→ **Supplied information**
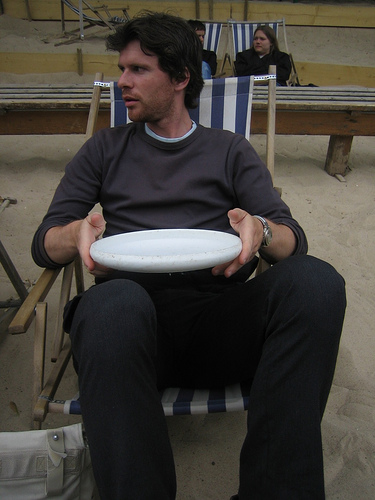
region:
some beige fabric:
[0, 424, 94, 499]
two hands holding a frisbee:
[64, 206, 289, 279]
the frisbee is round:
[90, 221, 248, 272]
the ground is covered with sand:
[4, 128, 372, 496]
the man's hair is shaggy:
[99, 7, 208, 112]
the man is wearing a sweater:
[30, 118, 313, 281]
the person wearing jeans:
[193, 60, 216, 80]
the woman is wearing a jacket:
[225, 43, 297, 87]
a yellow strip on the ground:
[2, 44, 371, 92]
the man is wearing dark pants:
[43, 247, 333, 497]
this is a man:
[86, 33, 308, 320]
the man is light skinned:
[139, 77, 155, 103]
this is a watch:
[261, 211, 273, 247]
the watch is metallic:
[259, 212, 266, 229]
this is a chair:
[12, 296, 57, 401]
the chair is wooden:
[19, 303, 46, 341]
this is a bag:
[9, 431, 72, 491]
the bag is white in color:
[7, 441, 29, 479]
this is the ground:
[191, 429, 219, 478]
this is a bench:
[282, 76, 354, 132]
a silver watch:
[252, 215, 271, 250]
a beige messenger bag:
[0, 420, 95, 498]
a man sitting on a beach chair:
[31, 10, 347, 498]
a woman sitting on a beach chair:
[232, 24, 293, 87]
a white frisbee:
[90, 228, 242, 271]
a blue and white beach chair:
[8, 65, 278, 431]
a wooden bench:
[0, 84, 374, 179]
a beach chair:
[55, 0, 131, 48]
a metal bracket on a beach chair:
[248, 74, 276, 80]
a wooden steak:
[75, 47, 82, 77]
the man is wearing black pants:
[54, 242, 354, 497]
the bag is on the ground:
[0, 418, 91, 498]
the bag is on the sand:
[0, 418, 93, 499]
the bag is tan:
[0, 413, 90, 498]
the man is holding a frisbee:
[87, 226, 247, 277]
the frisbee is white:
[84, 214, 251, 286]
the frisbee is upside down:
[88, 225, 247, 287]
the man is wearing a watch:
[245, 206, 277, 255]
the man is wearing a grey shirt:
[31, 112, 319, 288]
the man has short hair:
[103, 8, 210, 113]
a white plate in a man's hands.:
[84, 220, 259, 276]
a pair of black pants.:
[65, 242, 354, 498]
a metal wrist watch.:
[251, 214, 278, 271]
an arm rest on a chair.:
[11, 220, 111, 423]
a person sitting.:
[218, 18, 309, 102]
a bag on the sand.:
[0, 412, 99, 497]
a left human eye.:
[120, 55, 154, 82]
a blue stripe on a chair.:
[228, 70, 268, 148]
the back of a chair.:
[237, 55, 288, 177]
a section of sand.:
[345, 407, 363, 445]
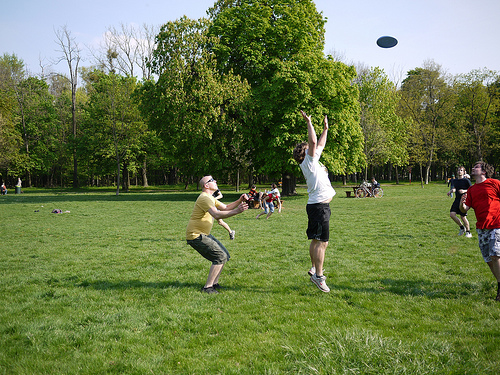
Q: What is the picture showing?
A: It is showing a park.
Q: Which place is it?
A: It is a park.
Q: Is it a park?
A: Yes, it is a park.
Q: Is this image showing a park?
A: Yes, it is showing a park.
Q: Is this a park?
A: Yes, it is a park.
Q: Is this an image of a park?
A: Yes, it is showing a park.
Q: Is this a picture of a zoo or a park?
A: It is showing a park.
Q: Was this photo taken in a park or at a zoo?
A: It was taken at a park.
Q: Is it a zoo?
A: No, it is a park.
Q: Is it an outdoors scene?
A: Yes, it is outdoors.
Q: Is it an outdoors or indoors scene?
A: It is outdoors.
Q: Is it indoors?
A: No, it is outdoors.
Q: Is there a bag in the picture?
A: No, there are no bags.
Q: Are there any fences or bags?
A: No, there are no bags or fences.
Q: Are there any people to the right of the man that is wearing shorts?
A: Yes, there is a person to the right of the man.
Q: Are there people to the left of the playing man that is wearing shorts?
A: No, the person is to the right of the man.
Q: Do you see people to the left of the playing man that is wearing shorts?
A: No, the person is to the right of the man.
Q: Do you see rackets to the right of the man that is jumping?
A: No, there is a person to the right of the man.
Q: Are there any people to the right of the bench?
A: Yes, there is a person to the right of the bench.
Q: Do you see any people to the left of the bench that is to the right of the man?
A: No, the person is to the right of the bench.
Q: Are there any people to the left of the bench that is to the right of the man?
A: No, the person is to the right of the bench.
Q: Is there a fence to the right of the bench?
A: No, there is a person to the right of the bench.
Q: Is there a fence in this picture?
A: No, there are no fences.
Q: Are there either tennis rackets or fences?
A: No, there are no fences or tennis rackets.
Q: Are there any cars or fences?
A: No, there are no fences or cars.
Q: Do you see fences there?
A: No, there are no fences.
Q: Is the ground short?
A: Yes, the ground is short.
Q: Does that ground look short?
A: Yes, the ground is short.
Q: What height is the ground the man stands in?
A: The ground is short.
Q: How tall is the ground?
A: The ground is short.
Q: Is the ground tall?
A: No, the ground is short.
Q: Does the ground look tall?
A: No, the ground is short.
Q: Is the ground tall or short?
A: The ground is short.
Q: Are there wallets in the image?
A: No, there are no wallets.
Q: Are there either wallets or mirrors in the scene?
A: No, there are no wallets or mirrors.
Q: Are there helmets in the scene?
A: No, there are no helmets.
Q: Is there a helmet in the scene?
A: No, there are no helmets.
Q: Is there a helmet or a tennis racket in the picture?
A: No, there are no helmets or rackets.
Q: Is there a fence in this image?
A: No, there are no fences.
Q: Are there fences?
A: No, there are no fences.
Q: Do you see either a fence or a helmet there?
A: No, there are no fences or helmets.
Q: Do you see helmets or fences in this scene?
A: No, there are no fences or helmets.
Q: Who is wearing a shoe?
A: The man is wearing a shoe.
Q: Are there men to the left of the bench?
A: Yes, there is a man to the left of the bench.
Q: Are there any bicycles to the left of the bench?
A: No, there is a man to the left of the bench.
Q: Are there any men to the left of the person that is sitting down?
A: Yes, there is a man to the left of the person.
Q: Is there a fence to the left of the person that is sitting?
A: No, there is a man to the left of the person.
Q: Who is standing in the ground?
A: The man is standing in the ground.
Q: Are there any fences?
A: No, there are no fences.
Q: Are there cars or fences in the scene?
A: No, there are no fences or cars.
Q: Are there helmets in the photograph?
A: No, there are no helmets.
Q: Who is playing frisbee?
A: The man is playing frisbee.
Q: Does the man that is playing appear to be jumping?
A: Yes, the man is jumping.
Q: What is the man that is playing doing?
A: The man is jumping.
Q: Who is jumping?
A: The man is jumping.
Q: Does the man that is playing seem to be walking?
A: No, the man is jumping.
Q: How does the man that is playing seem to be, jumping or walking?
A: The man is jumping.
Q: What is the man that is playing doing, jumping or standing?
A: The man is jumping.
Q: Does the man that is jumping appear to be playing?
A: Yes, the man is playing.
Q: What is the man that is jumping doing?
A: The man is playing.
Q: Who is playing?
A: The man is playing.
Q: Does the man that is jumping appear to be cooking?
A: No, the man is playing.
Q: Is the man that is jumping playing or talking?
A: The man is playing.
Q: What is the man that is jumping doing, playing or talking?
A: The man is playing.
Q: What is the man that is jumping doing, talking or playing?
A: The man is playing.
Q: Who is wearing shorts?
A: The man is wearing shorts.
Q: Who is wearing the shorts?
A: The man is wearing shorts.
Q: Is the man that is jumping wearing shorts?
A: Yes, the man is wearing shorts.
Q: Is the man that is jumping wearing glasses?
A: No, the man is wearing shorts.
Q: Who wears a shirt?
A: The man wears a shirt.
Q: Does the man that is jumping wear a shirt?
A: Yes, the man wears a shirt.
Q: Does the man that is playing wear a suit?
A: No, the man wears a shirt.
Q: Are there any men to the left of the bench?
A: Yes, there is a man to the left of the bench.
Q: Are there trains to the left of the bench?
A: No, there is a man to the left of the bench.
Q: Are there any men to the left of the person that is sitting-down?
A: Yes, there is a man to the left of the person.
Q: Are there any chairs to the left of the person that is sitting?
A: No, there is a man to the left of the person.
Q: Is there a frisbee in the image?
A: Yes, there is a frisbee.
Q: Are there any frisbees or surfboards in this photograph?
A: Yes, there is a frisbee.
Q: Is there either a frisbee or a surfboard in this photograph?
A: Yes, there is a frisbee.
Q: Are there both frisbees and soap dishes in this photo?
A: No, there is a frisbee but no soap dishes.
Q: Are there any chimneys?
A: No, there are no chimneys.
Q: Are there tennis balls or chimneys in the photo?
A: No, there are no chimneys or tennis balls.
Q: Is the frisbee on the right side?
A: Yes, the frisbee is on the right of the image.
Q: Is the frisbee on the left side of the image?
A: No, the frisbee is on the right of the image.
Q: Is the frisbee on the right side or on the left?
A: The frisbee is on the right of the image.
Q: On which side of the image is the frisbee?
A: The frisbee is on the right of the image.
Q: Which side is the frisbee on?
A: The frisbee is on the right of the image.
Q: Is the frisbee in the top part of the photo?
A: Yes, the frisbee is in the top of the image.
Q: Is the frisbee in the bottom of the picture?
A: No, the frisbee is in the top of the image.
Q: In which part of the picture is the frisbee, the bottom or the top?
A: The frisbee is in the top of the image.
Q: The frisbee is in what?
A: The frisbee is in the air.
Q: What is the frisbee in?
A: The frisbee is in the air.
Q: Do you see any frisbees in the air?
A: Yes, there is a frisbee in the air.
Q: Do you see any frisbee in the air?
A: Yes, there is a frisbee in the air.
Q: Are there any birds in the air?
A: No, there is a frisbee in the air.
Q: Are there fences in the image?
A: No, there are no fences.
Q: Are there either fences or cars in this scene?
A: No, there are no fences or cars.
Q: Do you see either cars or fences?
A: No, there are no fences or cars.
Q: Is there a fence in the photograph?
A: No, there are no fences.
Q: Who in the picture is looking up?
A: The man is looking up.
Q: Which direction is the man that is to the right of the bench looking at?
A: The man is looking up.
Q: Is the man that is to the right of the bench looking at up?
A: Yes, the man is looking up.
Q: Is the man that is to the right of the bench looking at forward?
A: No, the man is looking up.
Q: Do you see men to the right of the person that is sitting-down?
A: Yes, there is a man to the right of the person.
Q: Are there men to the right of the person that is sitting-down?
A: Yes, there is a man to the right of the person.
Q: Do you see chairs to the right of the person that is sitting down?
A: No, there is a man to the right of the person.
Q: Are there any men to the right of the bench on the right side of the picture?
A: Yes, there is a man to the right of the bench.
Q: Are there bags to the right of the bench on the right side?
A: No, there is a man to the right of the bench.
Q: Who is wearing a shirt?
A: The man is wearing a shirt.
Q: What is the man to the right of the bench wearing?
A: The man is wearing a shirt.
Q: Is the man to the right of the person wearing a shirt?
A: Yes, the man is wearing a shirt.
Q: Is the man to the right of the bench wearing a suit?
A: No, the man is wearing a shirt.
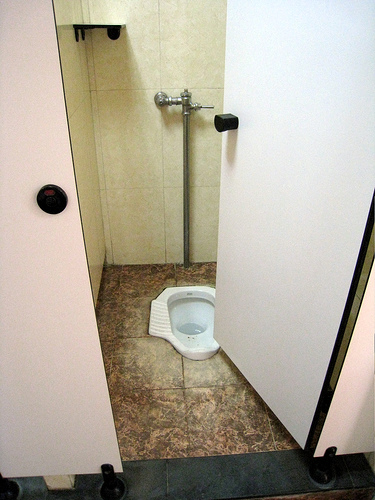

→ **To do**
Reproduce only the entries between the line holding "a pair of black" and the line holding "[345, 407, 363, 445]", inclusive, swapping "chair" for "seat" and leaving everything else unchanged.

→ **Solution to the exercise**
a pair of black pants.:
[65, 242, 354, 498]
a metal wrist watch.:
[251, 214, 278, 271]
an arm rest on a seat.:
[11, 220, 111, 423]
a person sitting.:
[218, 18, 309, 102]
a bag on the sand.:
[0, 412, 99, 497]
a left human eye.:
[120, 55, 154, 82]
a blue stripe on a seat.:
[228, 70, 268, 148]
the back of a seat.:
[237, 55, 288, 177]
a section of sand.:
[345, 407, 363, 445]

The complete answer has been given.